# WHAT THIS TASK INVOLVES
Count the lines in the items below that contain the string "position", treating case as significant, and give only the number.

# # # # # # #

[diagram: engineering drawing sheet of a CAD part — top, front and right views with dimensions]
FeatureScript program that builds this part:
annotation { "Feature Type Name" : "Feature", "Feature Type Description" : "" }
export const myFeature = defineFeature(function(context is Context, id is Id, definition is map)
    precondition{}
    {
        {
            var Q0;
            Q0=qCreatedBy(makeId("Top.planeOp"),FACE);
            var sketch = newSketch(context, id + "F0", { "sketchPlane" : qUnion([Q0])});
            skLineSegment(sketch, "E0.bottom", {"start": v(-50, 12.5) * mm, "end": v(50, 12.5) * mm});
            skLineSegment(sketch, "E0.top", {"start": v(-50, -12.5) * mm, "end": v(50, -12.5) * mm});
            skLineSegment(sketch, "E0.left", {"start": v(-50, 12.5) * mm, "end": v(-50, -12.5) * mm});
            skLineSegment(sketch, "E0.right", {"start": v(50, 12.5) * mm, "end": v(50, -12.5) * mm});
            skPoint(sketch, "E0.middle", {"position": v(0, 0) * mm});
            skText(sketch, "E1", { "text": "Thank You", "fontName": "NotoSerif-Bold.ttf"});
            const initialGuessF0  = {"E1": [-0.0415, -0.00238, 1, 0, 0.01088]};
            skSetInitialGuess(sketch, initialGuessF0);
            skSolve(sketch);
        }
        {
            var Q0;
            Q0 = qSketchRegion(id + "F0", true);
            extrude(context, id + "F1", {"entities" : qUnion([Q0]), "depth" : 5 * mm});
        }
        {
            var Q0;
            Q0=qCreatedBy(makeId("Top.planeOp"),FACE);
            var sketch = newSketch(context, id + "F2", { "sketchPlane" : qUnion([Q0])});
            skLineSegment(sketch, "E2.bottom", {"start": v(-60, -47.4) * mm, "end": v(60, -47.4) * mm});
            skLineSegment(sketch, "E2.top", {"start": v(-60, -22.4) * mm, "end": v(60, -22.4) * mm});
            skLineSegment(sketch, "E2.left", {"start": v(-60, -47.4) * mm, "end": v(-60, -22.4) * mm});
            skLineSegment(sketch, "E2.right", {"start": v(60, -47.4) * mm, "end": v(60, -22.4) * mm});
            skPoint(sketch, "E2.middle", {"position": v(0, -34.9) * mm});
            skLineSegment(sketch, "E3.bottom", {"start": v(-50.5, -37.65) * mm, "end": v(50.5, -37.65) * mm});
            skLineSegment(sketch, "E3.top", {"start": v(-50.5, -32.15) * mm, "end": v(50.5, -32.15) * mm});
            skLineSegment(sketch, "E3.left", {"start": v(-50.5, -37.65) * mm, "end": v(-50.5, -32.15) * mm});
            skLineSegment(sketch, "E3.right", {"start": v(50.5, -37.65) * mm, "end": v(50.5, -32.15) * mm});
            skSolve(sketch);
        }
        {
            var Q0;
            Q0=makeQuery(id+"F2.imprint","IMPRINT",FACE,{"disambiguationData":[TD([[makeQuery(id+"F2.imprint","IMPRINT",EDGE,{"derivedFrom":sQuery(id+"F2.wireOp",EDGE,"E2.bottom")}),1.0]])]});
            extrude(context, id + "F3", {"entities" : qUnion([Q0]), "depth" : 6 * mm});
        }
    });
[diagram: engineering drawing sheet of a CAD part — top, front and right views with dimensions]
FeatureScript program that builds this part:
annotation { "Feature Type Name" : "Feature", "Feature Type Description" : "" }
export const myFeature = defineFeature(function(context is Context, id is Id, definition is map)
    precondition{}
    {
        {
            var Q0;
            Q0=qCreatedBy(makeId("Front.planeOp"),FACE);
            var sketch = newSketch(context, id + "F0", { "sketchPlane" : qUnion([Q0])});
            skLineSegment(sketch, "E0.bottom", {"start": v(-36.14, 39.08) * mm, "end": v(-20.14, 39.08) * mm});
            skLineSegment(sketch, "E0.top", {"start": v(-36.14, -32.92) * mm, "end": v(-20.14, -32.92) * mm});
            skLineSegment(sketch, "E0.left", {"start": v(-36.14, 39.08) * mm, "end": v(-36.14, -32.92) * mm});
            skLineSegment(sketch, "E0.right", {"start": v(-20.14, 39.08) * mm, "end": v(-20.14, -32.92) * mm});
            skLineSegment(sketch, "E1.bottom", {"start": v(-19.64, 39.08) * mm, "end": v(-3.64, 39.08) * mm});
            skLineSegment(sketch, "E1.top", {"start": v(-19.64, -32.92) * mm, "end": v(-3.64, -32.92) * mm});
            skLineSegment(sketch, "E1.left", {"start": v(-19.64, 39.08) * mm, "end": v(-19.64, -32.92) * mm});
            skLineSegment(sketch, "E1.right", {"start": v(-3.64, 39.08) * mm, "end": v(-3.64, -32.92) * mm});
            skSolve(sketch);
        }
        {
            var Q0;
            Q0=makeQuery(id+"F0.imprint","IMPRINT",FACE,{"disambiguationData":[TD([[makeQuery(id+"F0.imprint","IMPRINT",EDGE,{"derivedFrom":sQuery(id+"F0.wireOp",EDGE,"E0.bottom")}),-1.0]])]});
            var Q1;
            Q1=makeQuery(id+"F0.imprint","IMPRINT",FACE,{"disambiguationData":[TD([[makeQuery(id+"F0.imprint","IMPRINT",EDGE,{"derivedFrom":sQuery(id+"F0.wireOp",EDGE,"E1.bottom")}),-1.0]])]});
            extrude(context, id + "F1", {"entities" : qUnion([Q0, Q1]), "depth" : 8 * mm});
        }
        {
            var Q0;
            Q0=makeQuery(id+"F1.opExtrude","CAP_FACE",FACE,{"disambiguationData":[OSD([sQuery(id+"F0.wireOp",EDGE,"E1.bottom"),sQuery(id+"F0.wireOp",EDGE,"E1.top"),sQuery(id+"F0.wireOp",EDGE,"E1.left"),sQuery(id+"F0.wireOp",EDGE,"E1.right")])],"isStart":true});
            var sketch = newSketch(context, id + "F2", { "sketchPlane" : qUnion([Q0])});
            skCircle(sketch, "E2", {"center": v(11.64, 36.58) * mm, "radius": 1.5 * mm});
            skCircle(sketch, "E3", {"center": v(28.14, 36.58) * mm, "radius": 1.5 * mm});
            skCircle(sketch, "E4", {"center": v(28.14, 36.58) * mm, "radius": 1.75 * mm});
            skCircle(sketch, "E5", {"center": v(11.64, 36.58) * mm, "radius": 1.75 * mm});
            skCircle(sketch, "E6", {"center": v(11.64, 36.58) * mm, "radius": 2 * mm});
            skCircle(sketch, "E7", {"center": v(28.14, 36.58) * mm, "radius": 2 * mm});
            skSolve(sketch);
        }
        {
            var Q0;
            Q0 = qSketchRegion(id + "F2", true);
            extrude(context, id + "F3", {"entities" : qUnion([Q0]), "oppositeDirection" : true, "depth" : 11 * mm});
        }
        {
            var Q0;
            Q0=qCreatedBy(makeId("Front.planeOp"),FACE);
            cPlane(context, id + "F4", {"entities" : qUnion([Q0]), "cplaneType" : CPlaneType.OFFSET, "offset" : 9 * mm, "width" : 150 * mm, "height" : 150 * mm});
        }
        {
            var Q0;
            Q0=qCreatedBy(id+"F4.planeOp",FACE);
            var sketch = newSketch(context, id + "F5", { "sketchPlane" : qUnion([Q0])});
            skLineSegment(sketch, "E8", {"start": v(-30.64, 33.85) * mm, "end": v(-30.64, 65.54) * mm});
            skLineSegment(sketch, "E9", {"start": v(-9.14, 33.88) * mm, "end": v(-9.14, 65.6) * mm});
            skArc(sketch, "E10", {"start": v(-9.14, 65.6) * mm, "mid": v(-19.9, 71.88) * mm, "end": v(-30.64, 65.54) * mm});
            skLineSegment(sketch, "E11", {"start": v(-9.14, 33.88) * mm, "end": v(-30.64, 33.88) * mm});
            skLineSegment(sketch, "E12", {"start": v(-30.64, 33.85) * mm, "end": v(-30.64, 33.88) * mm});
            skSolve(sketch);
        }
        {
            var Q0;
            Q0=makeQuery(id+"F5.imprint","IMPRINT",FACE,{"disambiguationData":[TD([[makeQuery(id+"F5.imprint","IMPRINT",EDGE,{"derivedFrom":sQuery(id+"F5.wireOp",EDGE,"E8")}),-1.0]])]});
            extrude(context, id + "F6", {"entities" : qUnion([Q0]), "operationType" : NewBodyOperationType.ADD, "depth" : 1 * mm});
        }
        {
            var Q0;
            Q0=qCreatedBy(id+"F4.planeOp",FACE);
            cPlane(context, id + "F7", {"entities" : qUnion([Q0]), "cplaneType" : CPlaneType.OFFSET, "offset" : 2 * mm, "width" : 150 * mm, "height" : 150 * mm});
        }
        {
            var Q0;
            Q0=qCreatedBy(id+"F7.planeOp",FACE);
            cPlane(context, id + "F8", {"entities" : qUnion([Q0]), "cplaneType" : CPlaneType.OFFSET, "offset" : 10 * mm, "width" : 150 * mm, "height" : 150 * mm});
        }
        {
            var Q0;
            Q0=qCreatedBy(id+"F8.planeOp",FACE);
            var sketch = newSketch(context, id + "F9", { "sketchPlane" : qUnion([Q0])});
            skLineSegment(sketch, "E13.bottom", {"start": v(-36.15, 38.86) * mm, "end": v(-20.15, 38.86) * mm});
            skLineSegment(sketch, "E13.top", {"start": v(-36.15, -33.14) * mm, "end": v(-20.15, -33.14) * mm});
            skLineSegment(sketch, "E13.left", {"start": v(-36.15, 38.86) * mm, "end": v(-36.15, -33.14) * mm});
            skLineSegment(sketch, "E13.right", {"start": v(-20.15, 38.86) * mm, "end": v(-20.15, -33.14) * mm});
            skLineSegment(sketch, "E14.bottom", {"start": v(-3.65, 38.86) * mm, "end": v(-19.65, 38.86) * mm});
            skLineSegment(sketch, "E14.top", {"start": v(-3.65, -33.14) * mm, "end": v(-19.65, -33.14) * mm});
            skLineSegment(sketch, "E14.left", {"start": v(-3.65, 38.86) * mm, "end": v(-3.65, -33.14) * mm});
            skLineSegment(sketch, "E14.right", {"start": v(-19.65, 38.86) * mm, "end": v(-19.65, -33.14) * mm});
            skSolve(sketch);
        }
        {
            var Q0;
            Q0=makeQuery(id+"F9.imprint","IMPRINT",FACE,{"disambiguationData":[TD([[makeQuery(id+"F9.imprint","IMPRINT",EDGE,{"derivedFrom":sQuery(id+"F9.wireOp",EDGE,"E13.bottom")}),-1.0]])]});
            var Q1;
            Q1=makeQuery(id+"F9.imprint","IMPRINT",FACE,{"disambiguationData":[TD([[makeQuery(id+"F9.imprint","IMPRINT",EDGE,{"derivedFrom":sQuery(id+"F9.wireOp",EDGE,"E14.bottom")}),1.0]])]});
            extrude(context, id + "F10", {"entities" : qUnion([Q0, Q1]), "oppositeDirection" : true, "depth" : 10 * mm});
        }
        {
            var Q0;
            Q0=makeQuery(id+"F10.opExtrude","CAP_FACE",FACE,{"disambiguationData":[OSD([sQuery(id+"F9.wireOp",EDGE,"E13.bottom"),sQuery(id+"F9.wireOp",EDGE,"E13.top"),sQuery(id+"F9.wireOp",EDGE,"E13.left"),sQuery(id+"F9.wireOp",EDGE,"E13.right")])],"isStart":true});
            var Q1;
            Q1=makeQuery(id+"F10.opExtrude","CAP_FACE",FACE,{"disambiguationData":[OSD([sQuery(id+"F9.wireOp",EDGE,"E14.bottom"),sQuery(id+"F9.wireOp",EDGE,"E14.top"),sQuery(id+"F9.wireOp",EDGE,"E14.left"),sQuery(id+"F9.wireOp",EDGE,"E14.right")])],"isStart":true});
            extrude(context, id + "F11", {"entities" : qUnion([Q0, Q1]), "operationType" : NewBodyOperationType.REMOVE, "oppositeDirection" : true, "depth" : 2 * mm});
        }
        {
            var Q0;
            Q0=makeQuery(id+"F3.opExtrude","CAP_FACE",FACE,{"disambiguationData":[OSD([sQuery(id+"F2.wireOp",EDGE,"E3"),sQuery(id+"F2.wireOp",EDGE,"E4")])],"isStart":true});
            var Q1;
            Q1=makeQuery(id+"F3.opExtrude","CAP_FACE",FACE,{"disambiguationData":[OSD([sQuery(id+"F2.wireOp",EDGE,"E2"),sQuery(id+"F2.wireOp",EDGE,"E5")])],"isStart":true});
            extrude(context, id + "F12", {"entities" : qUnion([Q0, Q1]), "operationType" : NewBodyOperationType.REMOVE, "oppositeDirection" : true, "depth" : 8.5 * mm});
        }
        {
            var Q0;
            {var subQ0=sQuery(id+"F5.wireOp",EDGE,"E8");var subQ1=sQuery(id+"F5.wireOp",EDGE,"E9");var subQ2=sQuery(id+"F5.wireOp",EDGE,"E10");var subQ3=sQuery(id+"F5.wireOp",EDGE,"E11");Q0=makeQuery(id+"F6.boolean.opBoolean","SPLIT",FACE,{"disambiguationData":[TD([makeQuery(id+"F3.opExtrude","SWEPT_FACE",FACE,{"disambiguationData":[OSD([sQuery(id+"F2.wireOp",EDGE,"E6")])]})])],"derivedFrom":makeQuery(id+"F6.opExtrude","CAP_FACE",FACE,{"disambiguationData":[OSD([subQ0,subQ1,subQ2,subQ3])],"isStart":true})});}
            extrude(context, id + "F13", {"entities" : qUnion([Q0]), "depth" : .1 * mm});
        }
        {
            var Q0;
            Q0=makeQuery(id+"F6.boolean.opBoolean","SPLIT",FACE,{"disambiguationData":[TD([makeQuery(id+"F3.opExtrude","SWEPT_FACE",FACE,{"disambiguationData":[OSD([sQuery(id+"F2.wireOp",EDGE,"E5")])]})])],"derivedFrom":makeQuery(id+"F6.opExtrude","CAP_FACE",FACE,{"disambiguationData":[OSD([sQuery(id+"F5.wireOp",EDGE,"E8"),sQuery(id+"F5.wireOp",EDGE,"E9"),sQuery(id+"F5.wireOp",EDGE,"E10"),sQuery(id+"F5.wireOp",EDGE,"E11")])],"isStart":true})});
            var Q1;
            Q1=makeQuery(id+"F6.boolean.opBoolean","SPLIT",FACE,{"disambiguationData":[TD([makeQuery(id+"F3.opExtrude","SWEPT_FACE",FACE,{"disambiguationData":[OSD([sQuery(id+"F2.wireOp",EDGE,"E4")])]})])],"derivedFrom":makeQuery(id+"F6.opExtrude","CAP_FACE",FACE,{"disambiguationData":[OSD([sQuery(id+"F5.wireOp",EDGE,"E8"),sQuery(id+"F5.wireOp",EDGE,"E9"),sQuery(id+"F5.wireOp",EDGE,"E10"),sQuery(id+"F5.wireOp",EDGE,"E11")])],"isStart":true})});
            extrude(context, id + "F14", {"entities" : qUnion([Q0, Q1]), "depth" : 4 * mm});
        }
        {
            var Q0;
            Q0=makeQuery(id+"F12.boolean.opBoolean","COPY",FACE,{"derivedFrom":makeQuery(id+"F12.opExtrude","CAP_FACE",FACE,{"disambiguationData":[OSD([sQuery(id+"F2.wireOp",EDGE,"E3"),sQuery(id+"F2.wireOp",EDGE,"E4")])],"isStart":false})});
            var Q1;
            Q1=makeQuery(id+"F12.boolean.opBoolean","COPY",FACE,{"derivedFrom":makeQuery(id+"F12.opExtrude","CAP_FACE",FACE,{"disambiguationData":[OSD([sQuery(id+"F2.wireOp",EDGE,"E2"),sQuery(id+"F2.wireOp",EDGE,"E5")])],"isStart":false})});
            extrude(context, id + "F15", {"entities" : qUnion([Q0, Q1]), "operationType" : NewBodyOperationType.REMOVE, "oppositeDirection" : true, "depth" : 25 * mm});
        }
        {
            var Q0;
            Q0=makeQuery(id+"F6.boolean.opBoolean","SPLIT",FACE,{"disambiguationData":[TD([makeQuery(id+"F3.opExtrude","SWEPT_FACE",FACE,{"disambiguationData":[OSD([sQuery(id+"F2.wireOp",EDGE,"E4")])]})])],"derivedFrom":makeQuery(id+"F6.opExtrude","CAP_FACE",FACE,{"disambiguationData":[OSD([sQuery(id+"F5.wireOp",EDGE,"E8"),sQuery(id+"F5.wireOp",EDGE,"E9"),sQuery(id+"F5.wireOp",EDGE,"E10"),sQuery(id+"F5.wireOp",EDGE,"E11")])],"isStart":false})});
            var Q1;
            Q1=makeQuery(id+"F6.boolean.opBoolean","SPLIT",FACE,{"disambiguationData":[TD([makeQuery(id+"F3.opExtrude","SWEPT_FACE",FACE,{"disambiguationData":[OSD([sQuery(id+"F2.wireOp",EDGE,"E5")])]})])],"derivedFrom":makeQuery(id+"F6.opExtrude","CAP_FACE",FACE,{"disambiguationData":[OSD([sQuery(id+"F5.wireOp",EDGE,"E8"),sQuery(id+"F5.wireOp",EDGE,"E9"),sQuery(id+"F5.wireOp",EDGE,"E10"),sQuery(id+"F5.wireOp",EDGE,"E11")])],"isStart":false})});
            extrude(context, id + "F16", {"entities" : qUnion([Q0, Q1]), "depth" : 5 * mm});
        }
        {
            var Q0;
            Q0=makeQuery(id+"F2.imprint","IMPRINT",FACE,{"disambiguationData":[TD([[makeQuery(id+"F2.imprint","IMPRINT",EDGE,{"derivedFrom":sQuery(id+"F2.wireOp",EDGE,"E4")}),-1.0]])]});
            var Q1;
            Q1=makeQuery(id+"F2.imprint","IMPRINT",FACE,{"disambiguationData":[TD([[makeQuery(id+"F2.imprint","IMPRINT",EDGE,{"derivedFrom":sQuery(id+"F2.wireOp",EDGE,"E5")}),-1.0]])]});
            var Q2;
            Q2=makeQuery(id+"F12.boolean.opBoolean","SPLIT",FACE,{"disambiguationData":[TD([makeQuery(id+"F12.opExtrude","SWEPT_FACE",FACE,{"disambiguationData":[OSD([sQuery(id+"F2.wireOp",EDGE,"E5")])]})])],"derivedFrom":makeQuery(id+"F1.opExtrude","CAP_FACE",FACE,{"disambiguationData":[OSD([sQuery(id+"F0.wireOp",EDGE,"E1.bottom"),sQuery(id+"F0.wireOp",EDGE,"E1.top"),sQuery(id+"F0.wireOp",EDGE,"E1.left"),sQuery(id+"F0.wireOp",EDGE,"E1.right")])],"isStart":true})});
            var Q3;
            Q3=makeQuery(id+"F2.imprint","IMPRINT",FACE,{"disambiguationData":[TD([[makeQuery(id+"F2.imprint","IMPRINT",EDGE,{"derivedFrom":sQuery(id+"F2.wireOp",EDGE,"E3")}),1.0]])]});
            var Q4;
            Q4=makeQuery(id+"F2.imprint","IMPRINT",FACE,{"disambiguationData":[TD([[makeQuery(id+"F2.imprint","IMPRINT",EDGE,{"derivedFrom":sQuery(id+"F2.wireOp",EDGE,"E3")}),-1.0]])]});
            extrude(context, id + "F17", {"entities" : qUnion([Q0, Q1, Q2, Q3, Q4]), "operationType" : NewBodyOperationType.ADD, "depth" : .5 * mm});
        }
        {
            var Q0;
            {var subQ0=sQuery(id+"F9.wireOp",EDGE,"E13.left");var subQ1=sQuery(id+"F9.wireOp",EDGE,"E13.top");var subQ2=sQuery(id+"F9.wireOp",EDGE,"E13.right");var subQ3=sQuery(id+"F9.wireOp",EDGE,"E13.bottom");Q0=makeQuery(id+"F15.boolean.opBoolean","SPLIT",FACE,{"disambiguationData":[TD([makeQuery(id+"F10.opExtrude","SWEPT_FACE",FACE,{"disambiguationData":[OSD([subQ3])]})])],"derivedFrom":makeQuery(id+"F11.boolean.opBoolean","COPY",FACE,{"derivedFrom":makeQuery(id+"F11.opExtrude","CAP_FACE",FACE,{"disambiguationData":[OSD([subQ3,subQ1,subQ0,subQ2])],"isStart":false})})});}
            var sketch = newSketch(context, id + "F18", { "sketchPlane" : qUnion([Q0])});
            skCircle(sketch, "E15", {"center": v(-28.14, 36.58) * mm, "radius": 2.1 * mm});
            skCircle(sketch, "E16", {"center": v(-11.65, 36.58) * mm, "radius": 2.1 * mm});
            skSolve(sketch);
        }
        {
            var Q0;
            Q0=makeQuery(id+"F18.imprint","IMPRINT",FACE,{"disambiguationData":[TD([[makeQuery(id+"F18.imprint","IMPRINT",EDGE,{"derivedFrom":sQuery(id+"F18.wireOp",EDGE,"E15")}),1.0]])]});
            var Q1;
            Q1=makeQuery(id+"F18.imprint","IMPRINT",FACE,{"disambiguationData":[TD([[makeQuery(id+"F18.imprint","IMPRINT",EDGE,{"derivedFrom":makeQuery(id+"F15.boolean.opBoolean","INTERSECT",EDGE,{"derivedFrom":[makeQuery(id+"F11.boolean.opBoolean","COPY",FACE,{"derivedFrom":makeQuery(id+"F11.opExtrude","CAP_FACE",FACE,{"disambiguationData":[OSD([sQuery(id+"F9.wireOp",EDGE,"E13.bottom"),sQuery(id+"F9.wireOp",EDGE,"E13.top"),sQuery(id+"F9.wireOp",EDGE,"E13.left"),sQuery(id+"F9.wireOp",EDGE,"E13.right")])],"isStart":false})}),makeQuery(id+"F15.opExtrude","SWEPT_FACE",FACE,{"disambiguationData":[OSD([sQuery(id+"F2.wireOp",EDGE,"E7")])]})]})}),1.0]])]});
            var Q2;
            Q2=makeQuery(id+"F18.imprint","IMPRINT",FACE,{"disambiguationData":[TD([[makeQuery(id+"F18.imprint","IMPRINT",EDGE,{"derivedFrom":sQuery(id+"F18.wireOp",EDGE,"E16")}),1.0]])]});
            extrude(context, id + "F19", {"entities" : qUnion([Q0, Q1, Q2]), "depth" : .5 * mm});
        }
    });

# # # # # # #

# OUTPUT FOR THIS TASK
2